41 patients were interviewed nation-wide in Germany. The age of the patients was initially recorded in cumulative categories (under 45, 45–60, 61–70, over 70 years). In a second step the exact age was recorded. Each patient had to have undergone a neoadjuvant therapy in the form of chemotherapy as well as, in the case of HER2-positive disease, a targeted antibody therapy against HER2. Further inclusion criteria that had to be confirmed by the patients were an interval of > 6 months since the primary diagnosis of breast cancer and between > 12 and < 36 months since tumour surgery. The required minimum interval between interview and primary diagnosis was reduced from 12 to 6 months on account of the slow recruitment of the first 8 patients for the qualitative survey. The interviews were computer-assisted (computer-aided personal interview), held in the patientʼs home and lasted for about 30 minutes.

The patientsʼ preferences were determined with the help of analytic hierarchy process (AHP) methods [14], [15], [16]. This multicriterial decision method structures complex decision-making processes. The hierarchical levels and criteria are presented in [Table 1]. The thematic classification of therapeutic attributes to hierarchical levels was made on the basis of the qualitative interviews. The criteria were described in analogy to the terms used by the patients in the qualitative interviews and not in the form of specialist medical terms.

Table 1 Criteria of the used AHP designs.

Hierarchical level 0

Hierarchical level 1

Hierarchical level 2

The criteria were determined in 8 qualitative patient interviews and formulated in the words used by the patients instead of specialist medical terms.
* “Destruction of tumour cells” = pathological complete response (pCR), 2: “Minimisation of the risk for tumour recurrence” = disease-free survival (DFS), 3: “No reduction of life expectancy due to the disease” = overall survival (OS).

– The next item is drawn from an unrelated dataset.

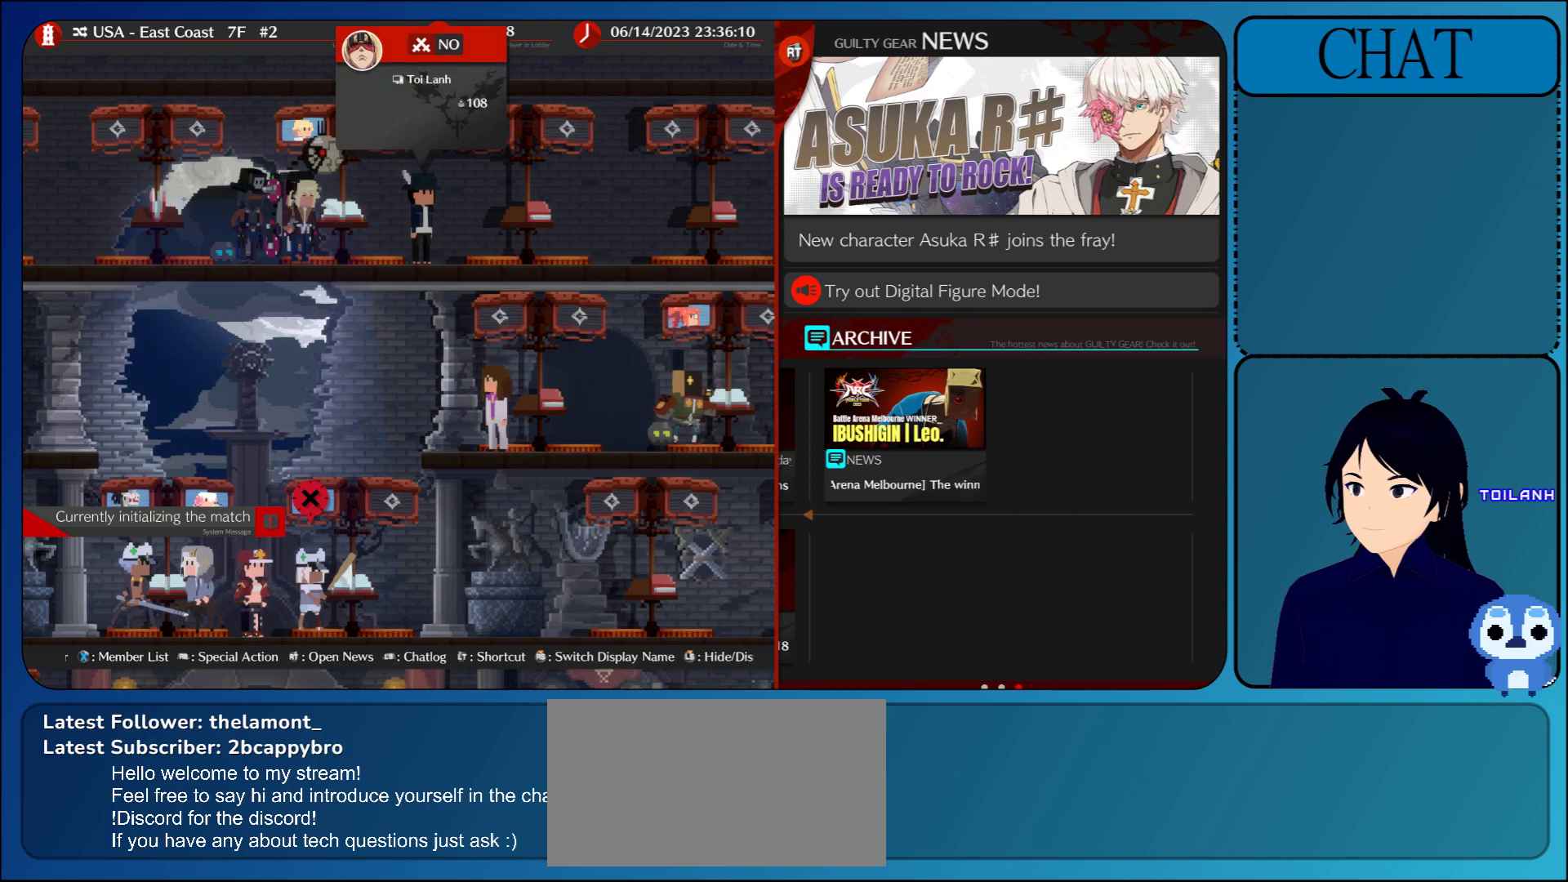
{"buttons": [], "left_stick": "left", "events": [[133, "left_stick", "left"]]}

1. Efficacy of the neoadjuvant therapy

1. Destruction of tumour cells*
2. Minimisation of the risk for tumour recurrence*
3. No reduction of life expectancy due to the disease*
4. Possibility for breast-preserving operation

2. Avoidance of side effects of the neoadjuvant therapy

5. Side effects that are stressful for the body

1. Fever
2. Diarrhoea
3. Nausea
4. Fatigue

6. Side effects that cause bodily changes

5. Loss of hair
6. Weight gain

First of all the patients had to compare the criteria of hierarchical level 1 pair-wise with one another and then the subcriteria of hierarchical level 2 within the defined hierarchical model ([Table 1]). In order to increase the attentiveness of the participants and to avoid answer patterns, 15 pair comparisons per level were doubly randomised. This means that the order in which the pair comparisons were presented to the patients and the position of the criterion to be compared were arbitrary. In the process the participant stated which of the two criteria to be compared was the more important for her and to what extent this criterion was more important than the other one for her. The evaluation of importance was done in a semiquantitative manner using a nine-point scale where 1 point is the indifference point and 9 points corresponds to the highest scoring. The scale steps with points 1, 3, 5, 7 and 0 were verbally designated as identical, somewhat larger, considerably larger, very much larger and absolutely dominating.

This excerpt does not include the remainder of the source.